In [1]:
from pyspark.sql import SparkSession
from pyspark.sql import functions as F
from pyspark.sql.types import *
import pandas as pd
import requests

In [2]:
# Create a spark session
spark = (
    SparkSession.builder.appName("Data Joining")
    .config("spark.sql.repl.eagerEval.enabled", True) 
    .config("spark.sql.parquet.cacheMetadata", "true")
    .config("spark.driver.memory", "9g") 
    .config("spark.sql.session.timeZone", "Etc/UTC")
    .config("spark.network.timeout", "600s")
    .getOrCreate()
)

24/09/29 21:15:32 WARN Utils: Your hostname, LAPTOP-406UJ3L3 resolves to a loopback address: 127.0.1.1; using 172.21.136.1 instead (on interface eth0)
24/09/29 21:15:32 WARN Utils: Set SPARK_LOCAL_IP if you need to bind to another address
Setting default log level to "WARN".
To adjust logging level use sc.setLogLevel(newLevel).

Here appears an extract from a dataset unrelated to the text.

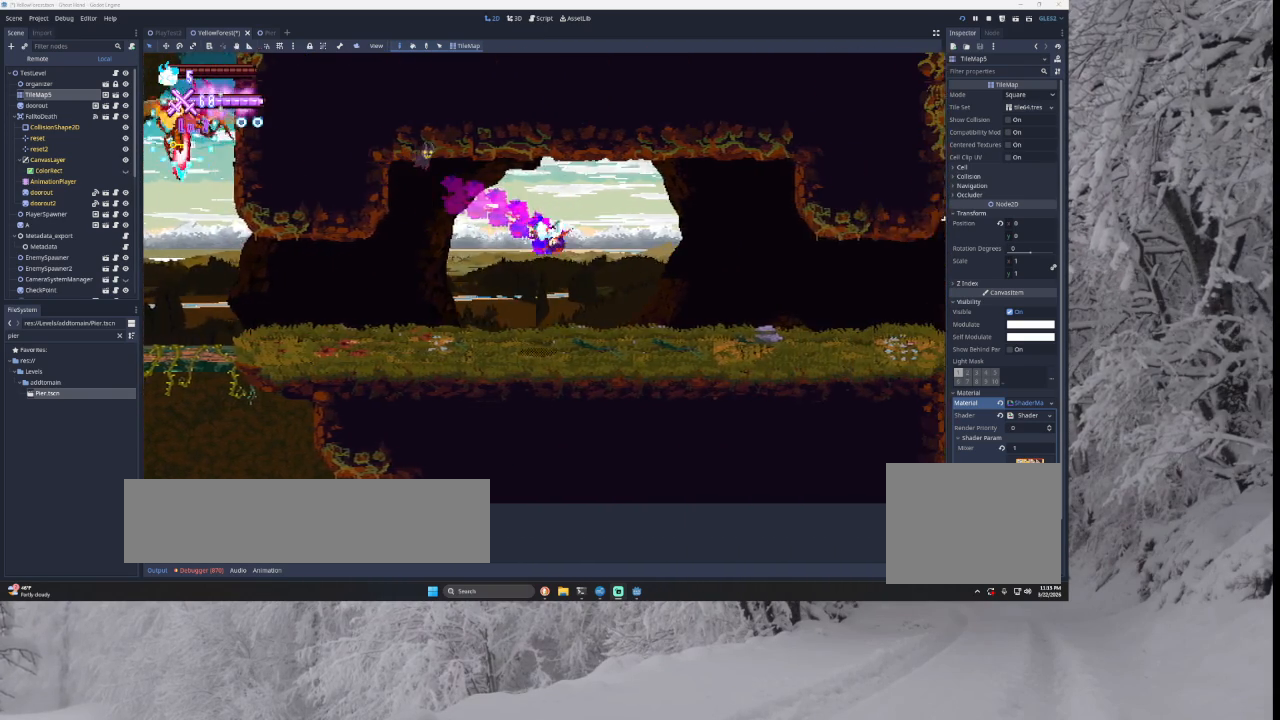
{"buttons": [], "left_stick": "right", "right_stick": "center", "events": []}
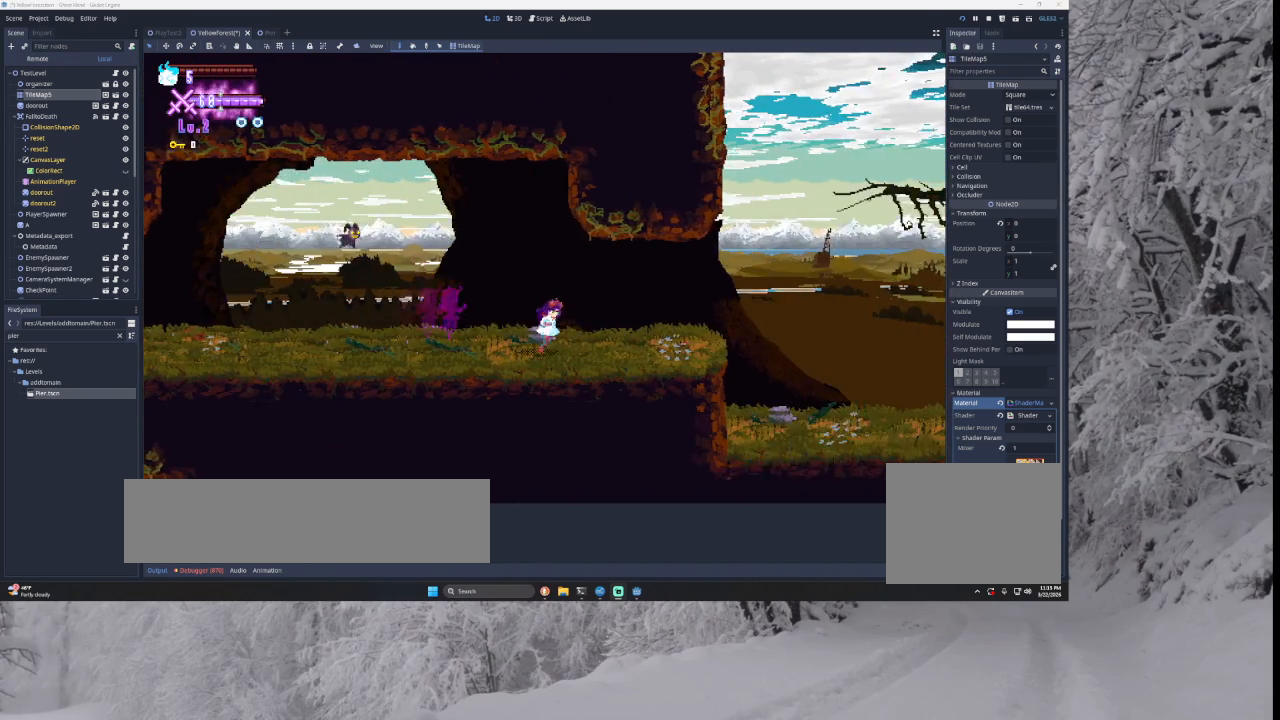
{"buttons": ["TRIANGLE"], "left_stick": "right", "right_stick": "center", "events": [[400, "TRIANGLE", "down"]]}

For SparkR, use setLogLevel(newLevel).
24/09/29 21:15:33 WARN NativeCodeLoader: Unable to load native-hadoop library for your platform... using builtin-java classes where applicable
24/09/29 21:15:34 WARN Utils: Service 'SparkUI' could not bind on port 4040. Attempting port 4041.
24/09/29 21:15:34 WARN Utils: Service 'SparkUI' could not bind on port 4041. Attempting port 4042.
24/09/29 21:15:34 WARN Utils: Service 'SparkUI' could not bind on port 4042. Attempting port 4043.


In [3]:
# Information on merchants
merchant = spark.read.parquet("../data/curated/part_1/clean_merchant.parquet")

# Information on merchant's fraud probability
merchant_fraud_prob = pd.read_csv("../data/tables/part_1/merchant_fraud_probability.csv")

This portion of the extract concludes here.